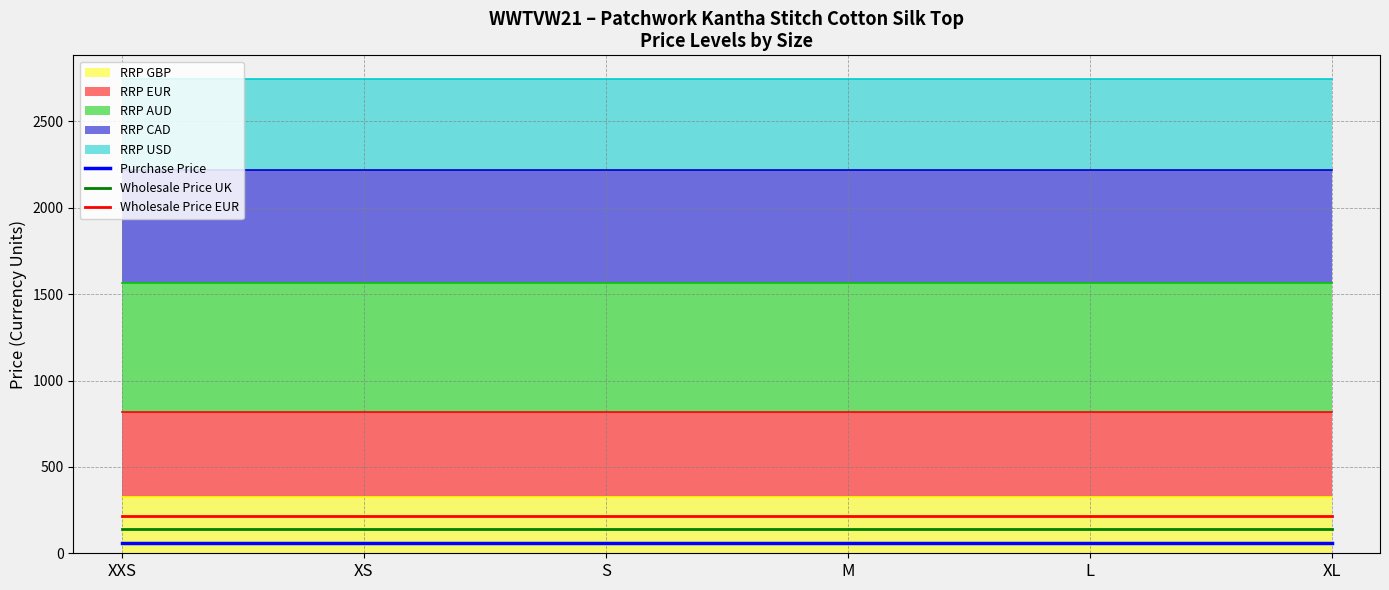

True or false: Wholesale Price EUR has a value of 213 at L.

True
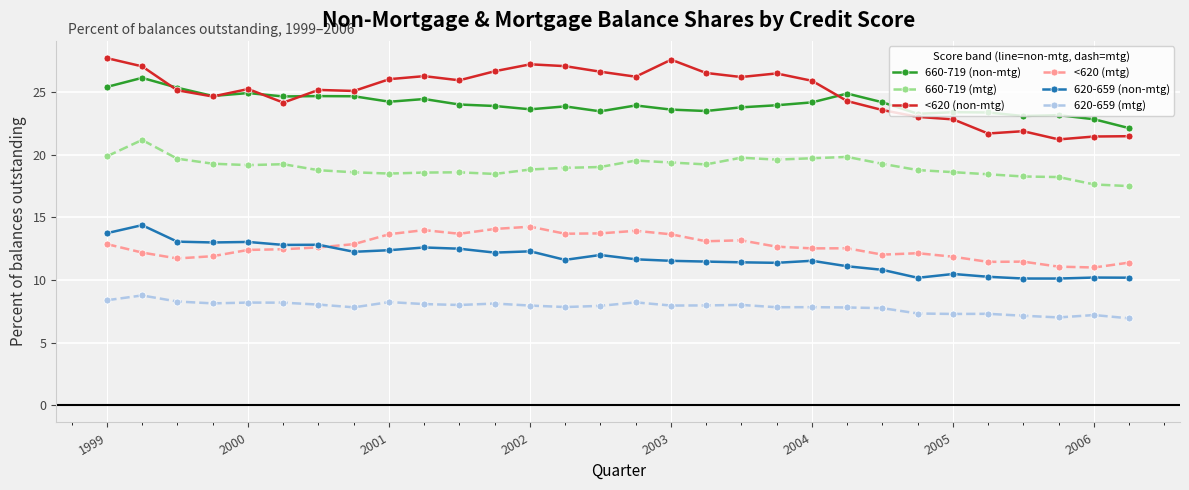

How many series are shown in this chart?

6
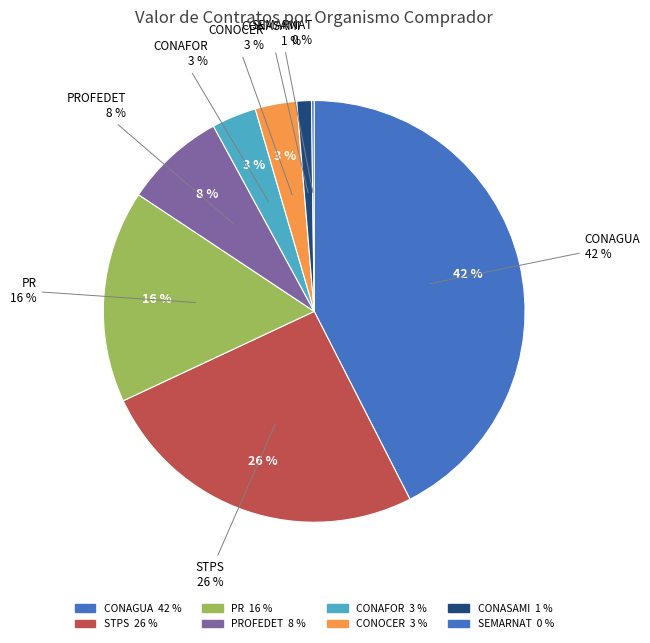

What is the change in value from CONASAMI to CONAFOR?

+99948.3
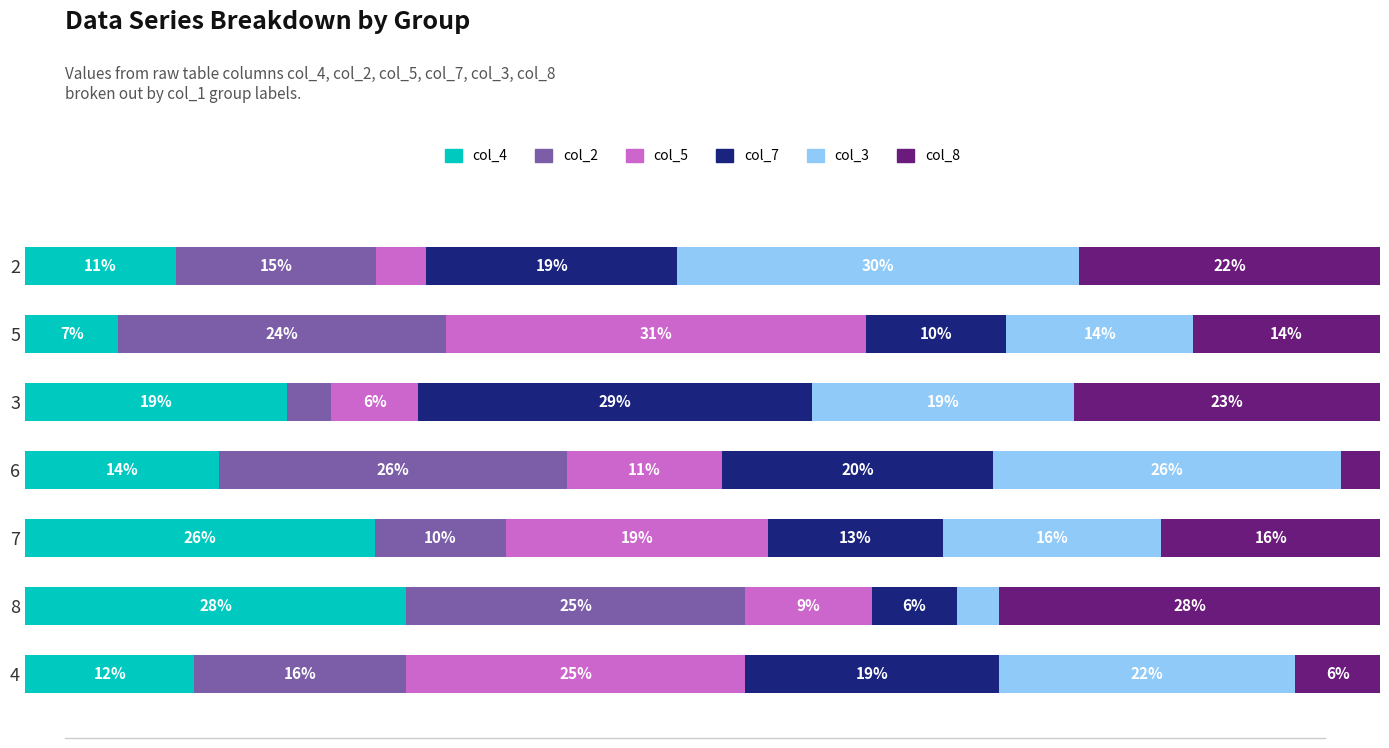

What is the sum of all col_5 values?

106.3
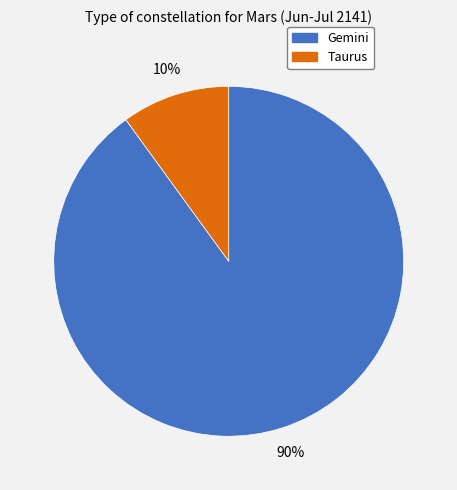

What is the smallest slice in the pie chart?

Taurus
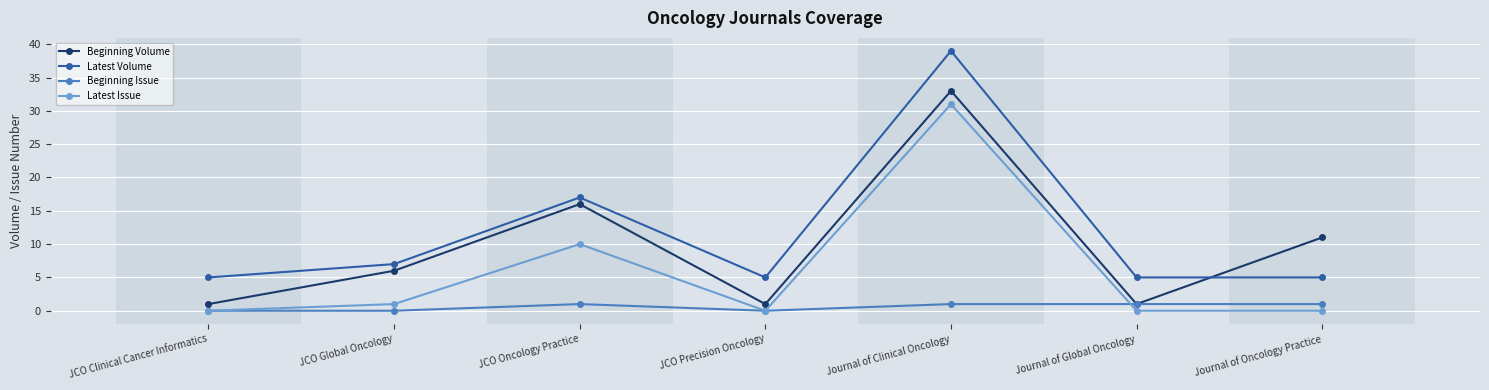

Reading left to right, extract all data points from this chart.

Beginning Volume: 1	6	16	1	33	1	11
Latest Volume: 5	7	17	5	39	5	5
Beginning Issue: 0	0	1	0	1	1	1
Latest Issue: 0	1	10	0	31	0	0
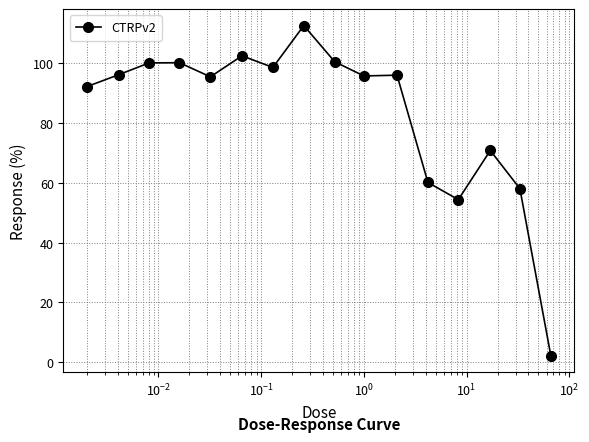

What is the maximum value shown in the chart?

112.4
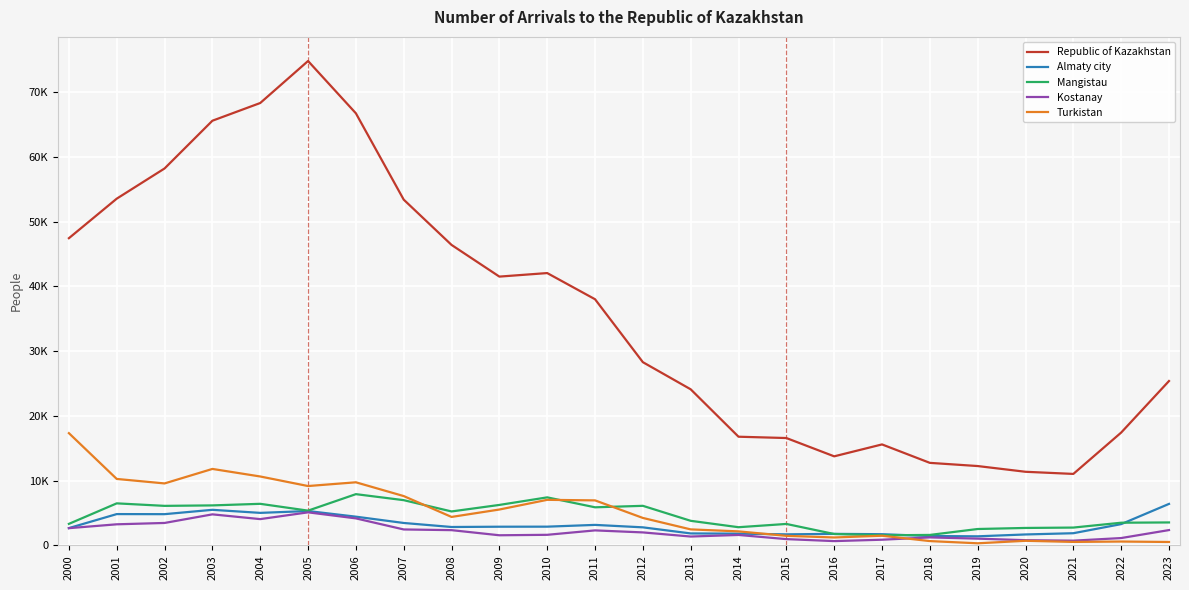

In Turkistan, how many points are lower than both neighbors (excluding endpoints)?

6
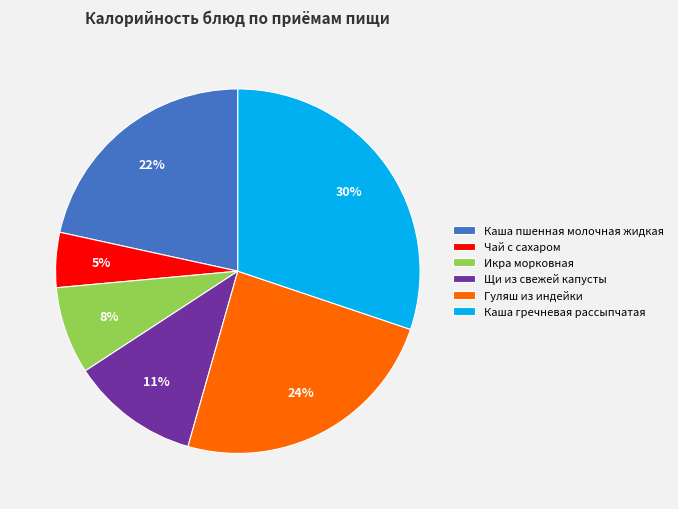

How many segments does this pie chart have?

6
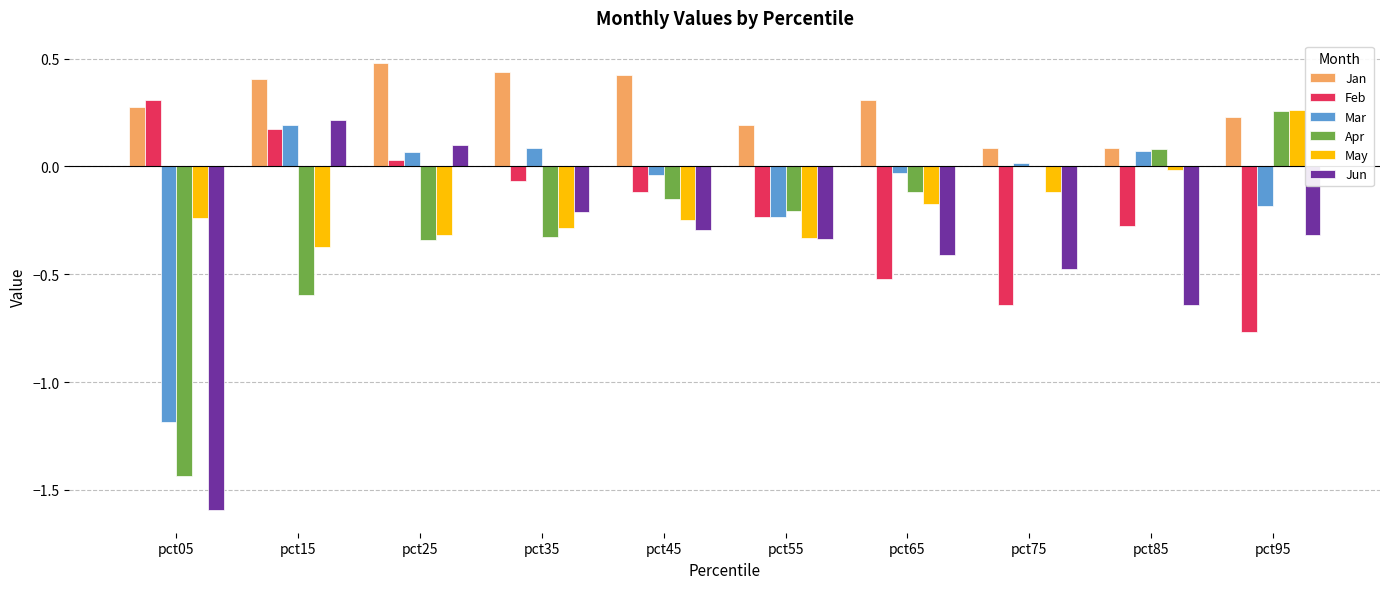

What is the sum of all May values?

-1.8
────────
### Problem to solve
Copy out all of the records above word for word, leaving out the pictures.

### Exercise result
True or false: Wholesale Price EUR has a value of 213 at L.

True

How many series are shown in this chart?

6

What is the change in value from CONASAMI to CONAFOR?

+99948.3

What is the sum of all col_5 values?

106.3

What is the smallest slice in the pie chart?

Taurus

Reading left to right, extract all data points from this chart.

Beginning Volume: 1	6	16	1	33	1	11
Latest Volume: 5	7	17	5	39	5	5
Beginning Issue: 0	0	1	0	1	1	1
Latest Issue: 0	1	10	0	31	0	0

What is the maximum value shown in the chart?

112.4

In Turkistan, how many points are lower than both neighbors (excluding endpoints)?

6

How many segments does this pie chart have?

6

What is the sum of all May values?

-1.8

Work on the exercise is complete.